One of the goals in starting a business is to get profit or profitability. Profits can help a business to attract investors, grow the business, and also acquire businesses. This is one of the goals in running a start-up. The time needed to achieve profits will differ from one startup to another.
Factors that influence the achievement of profits include the nature of the business itself, the sector it runs, as well as initial capital and costs. As an entrepreneur, you can generate income from a company even when the company is losing money on paper, while investors can profit if they are paid back at a fixed rate of interest on their investment.
When a business hasn't made a profit, it doesn't mean your company isn't growing or has poor performance. In reality, some well-known startups don't turn a profit and some take years to get a return on the business they run.
For example, Facebook, which was only profitable in 2009, which was five years after it was founded, or Amazon, which was founded in 1994, only made profits in 2001. Both companies focus on resources for development or growth in new markets.
However, in recent years there has been a shift in thinking or a growth-at-all-cost mentality towards company growth in new start-ups. It was then that investors encouraged start-ups to focus on creating sustainable business models and making profits rather than focusing on company development or growth. Startup founders need to consider the benefits and business model at the start of the planning rather than the growth of the business itself.
There are three ways to measure profitability, namely for the board of directors, investors, and the business as a whole. For example, an entrepreneur who leaves his regular job to start a business. In the first year the business generates a profit that is more than the entrepreneur's wages when holding a steady job.

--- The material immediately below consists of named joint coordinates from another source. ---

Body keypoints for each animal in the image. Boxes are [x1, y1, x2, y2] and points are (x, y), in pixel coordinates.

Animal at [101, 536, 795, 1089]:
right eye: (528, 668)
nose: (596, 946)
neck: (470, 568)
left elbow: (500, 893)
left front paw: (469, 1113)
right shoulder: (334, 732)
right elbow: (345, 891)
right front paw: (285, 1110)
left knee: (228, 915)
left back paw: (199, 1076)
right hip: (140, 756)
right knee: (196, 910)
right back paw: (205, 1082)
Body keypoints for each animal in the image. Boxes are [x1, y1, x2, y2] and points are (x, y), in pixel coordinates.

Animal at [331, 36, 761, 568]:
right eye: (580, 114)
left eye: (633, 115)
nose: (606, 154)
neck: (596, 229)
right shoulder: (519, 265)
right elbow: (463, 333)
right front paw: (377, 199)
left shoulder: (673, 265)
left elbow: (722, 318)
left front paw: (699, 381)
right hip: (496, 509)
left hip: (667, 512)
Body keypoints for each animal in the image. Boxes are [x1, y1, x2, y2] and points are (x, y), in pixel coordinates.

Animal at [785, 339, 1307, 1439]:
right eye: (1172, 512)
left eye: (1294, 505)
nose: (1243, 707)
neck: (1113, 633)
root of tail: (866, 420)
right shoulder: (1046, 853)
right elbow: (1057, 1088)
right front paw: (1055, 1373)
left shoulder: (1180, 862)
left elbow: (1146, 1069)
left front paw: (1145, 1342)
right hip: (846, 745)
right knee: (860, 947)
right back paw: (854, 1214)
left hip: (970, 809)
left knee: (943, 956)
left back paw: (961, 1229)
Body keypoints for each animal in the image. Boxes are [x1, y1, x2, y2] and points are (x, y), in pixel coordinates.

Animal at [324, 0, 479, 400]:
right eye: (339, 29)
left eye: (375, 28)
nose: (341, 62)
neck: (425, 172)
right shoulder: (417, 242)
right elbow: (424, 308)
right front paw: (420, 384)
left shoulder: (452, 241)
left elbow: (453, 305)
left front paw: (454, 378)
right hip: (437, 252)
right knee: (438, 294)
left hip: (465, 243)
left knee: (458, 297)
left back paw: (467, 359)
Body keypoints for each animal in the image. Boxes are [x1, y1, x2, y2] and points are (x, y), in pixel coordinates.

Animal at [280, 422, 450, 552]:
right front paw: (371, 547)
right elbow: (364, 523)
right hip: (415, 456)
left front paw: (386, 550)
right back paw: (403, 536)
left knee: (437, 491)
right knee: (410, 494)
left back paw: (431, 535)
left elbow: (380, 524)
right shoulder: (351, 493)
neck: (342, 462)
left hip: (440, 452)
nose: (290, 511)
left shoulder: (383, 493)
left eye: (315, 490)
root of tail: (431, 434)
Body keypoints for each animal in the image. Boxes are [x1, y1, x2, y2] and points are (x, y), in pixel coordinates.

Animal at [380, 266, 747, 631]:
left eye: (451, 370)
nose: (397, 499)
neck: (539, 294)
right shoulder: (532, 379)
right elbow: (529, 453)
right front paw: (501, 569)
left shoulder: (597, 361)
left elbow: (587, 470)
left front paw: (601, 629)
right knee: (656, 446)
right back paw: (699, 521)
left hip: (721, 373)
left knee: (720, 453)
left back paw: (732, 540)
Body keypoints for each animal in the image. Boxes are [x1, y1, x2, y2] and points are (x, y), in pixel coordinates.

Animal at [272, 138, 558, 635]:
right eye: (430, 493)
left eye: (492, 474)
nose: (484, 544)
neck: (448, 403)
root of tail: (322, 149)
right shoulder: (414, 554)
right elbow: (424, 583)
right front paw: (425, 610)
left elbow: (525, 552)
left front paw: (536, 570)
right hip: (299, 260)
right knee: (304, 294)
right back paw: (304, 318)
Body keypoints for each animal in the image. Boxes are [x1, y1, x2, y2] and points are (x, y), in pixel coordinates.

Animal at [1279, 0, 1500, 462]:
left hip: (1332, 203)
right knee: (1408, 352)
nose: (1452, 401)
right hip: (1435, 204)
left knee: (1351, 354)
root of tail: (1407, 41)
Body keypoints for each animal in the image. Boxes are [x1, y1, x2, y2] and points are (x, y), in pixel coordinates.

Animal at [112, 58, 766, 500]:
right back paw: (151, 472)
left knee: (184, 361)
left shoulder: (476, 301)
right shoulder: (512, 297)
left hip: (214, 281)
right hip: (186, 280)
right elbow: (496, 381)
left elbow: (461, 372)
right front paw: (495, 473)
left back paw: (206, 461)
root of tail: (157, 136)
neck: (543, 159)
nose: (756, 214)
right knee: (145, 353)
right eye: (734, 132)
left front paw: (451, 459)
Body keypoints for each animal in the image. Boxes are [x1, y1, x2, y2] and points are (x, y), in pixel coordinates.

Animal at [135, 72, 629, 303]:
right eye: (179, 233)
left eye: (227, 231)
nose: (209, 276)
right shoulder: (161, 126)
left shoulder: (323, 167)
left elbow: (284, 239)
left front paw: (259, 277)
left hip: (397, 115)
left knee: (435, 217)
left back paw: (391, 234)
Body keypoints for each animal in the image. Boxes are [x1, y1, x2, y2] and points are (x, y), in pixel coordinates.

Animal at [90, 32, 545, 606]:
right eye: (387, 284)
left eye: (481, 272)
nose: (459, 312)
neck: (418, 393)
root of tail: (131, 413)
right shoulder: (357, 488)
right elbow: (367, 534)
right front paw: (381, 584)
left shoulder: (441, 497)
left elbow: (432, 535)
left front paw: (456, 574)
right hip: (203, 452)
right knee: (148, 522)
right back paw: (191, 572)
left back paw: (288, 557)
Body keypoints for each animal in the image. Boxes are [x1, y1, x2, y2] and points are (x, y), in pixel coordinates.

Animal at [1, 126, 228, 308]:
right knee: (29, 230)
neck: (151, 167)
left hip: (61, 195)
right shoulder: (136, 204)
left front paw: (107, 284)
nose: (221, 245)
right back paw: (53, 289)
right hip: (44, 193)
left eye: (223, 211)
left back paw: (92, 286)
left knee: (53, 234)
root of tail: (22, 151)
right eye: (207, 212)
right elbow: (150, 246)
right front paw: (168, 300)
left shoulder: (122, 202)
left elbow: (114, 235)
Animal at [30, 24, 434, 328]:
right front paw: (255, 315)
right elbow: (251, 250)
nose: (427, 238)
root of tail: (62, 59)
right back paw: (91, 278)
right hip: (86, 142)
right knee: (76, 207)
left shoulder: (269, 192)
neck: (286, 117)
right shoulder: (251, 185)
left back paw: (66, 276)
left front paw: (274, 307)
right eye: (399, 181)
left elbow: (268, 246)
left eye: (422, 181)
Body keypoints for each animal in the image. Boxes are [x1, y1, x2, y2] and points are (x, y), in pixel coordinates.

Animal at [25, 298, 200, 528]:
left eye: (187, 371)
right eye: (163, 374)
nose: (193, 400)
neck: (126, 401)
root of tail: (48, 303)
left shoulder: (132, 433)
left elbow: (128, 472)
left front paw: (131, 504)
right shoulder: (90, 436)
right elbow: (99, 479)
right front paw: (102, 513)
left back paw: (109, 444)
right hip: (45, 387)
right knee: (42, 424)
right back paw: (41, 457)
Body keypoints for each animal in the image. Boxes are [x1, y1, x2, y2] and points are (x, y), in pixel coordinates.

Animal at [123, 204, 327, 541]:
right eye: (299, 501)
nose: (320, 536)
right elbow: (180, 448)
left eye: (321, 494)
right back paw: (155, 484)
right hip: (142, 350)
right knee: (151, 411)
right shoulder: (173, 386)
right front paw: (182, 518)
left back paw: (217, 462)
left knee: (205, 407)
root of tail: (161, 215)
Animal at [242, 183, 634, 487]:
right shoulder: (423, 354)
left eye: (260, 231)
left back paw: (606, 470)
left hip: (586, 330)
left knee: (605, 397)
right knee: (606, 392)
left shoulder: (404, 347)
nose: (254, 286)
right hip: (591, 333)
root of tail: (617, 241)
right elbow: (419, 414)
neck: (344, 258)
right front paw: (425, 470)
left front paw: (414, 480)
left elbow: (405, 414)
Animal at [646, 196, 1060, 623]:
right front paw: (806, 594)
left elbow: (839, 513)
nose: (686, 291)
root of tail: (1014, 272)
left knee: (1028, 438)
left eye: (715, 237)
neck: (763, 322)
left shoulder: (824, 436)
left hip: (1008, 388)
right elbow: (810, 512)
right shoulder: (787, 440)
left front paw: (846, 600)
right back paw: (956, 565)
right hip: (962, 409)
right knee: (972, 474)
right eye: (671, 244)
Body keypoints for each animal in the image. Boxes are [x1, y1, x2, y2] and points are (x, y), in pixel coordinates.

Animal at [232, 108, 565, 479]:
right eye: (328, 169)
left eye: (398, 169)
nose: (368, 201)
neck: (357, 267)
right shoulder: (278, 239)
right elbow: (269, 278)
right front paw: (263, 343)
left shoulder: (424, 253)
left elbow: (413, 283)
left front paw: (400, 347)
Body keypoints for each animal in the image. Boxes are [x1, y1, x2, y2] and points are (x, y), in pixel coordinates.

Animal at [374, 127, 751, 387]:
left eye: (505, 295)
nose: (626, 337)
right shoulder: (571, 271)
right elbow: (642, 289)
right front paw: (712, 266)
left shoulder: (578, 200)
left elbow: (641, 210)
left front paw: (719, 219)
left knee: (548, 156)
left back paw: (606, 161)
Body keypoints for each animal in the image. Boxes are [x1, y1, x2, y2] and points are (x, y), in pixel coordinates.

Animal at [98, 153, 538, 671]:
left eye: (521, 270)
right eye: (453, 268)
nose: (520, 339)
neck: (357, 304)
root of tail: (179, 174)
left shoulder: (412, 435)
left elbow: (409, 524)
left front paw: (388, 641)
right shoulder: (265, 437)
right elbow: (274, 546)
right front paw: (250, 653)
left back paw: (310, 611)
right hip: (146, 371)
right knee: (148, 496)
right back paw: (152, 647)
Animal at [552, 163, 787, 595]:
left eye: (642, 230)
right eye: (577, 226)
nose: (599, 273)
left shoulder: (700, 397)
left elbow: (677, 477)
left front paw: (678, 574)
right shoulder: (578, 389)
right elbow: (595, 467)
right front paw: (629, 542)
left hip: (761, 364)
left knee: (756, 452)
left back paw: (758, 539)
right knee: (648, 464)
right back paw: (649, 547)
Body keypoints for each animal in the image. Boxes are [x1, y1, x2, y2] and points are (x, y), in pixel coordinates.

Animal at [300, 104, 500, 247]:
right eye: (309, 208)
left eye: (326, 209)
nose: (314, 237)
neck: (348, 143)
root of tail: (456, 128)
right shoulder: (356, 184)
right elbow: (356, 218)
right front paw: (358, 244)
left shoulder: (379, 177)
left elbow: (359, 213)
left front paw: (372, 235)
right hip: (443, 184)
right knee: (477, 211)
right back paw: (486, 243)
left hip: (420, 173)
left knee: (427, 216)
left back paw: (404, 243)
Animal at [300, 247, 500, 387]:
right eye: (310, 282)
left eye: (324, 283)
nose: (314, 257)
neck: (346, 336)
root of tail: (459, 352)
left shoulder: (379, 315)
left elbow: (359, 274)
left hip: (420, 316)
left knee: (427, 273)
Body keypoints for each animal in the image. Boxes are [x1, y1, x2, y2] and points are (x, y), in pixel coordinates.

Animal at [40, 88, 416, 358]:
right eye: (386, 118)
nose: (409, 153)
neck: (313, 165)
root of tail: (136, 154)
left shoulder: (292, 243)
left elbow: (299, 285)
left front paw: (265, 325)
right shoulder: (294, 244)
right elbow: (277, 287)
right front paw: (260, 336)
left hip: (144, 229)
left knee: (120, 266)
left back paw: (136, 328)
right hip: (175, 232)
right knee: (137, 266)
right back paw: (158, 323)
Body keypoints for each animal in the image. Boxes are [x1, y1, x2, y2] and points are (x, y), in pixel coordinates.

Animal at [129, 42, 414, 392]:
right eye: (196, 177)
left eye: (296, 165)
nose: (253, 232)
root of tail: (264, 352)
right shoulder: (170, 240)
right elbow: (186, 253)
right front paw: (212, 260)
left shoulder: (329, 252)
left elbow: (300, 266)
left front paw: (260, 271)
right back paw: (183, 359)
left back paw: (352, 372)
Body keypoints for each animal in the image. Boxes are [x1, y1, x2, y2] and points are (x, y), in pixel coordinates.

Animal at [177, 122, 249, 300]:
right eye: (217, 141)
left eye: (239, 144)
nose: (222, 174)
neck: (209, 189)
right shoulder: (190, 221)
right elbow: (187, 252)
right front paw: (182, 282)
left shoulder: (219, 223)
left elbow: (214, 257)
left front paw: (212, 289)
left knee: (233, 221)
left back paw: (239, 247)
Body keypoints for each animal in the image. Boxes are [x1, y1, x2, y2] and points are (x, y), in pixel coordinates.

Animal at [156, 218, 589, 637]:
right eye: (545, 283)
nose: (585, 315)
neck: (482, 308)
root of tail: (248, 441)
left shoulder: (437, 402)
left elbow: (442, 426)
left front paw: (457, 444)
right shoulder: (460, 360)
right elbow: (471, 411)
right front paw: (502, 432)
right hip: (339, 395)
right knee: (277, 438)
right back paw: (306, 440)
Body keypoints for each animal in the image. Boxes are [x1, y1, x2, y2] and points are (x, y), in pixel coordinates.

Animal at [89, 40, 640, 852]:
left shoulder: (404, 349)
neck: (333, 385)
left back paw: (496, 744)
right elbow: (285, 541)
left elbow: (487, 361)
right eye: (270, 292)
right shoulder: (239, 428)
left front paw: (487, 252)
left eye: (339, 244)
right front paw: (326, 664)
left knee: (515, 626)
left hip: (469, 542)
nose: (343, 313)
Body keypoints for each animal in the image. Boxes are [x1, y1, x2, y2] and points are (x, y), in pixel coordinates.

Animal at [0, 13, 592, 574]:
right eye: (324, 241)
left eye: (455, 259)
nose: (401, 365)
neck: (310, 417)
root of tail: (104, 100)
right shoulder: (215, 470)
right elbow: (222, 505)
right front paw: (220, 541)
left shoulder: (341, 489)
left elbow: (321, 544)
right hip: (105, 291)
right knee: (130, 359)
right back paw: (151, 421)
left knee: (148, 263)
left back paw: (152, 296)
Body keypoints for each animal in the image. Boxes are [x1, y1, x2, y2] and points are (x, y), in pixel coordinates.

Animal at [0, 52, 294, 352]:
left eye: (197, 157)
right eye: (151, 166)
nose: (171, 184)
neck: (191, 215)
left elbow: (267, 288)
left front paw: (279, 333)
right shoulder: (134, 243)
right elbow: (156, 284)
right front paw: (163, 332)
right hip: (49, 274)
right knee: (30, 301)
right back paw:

Overall, the business is not showing a profit because salaries are included as business expenses. However, the businessman earned a large profit from the business. Likewise payments to investors can be structured so that they continue to earn interest even when the business officially breaks even or makes a loss.
A company's profitability is the money that is left after all expenses have been taken into account, including the salaries of the board of directors, staff, and payments to investors. If these profits are reinvested in additional marketing or product development, they are written off from the income statement.
That is, the company is very successful and growing rapidly, but cannot show profit on paper or even a loss if investment capital is still flowing. When a company's profits are invested as cash or liquid assets for the company's future use, the company can start to show a profit.
Beginning entrepreneurs must distinguish between so-called ramen profitability and the actual profitability of the company. Ramen profitability is sufficient cash flow so that the founders of the company can maintain a minimal lifestyle as quickly as possible without needing to look for a job or side income.
Can a startup that requires very little capital to launch be able to achieve ramen profitability in a short time. However, it may take longer for founders to earn a decent salary while also leaving enough cash to show that the business is making a profit.
For this reason, consider your goals when designing your ledger sheets. Your business only needs to demonstrate formal profit if there is a genuine business interest in doing so. Investors may be easier to find if you only want to make paper profits.
If your goal is to live off the results of your business while enjoying the added benefits of being your own boss, your business may not need to show a profit. This can also be beneficial from a tax perspective, minimizing the taxes your company pays in the long run.
In the end, there is no specific benchmark for how long it takes for a startup to achieve a profit. It doesn't matter what type of business or company you run, in an effort to make a profit, you have to build a sustainable business model, cut fixed costs, and invest in areas that can provide benefits.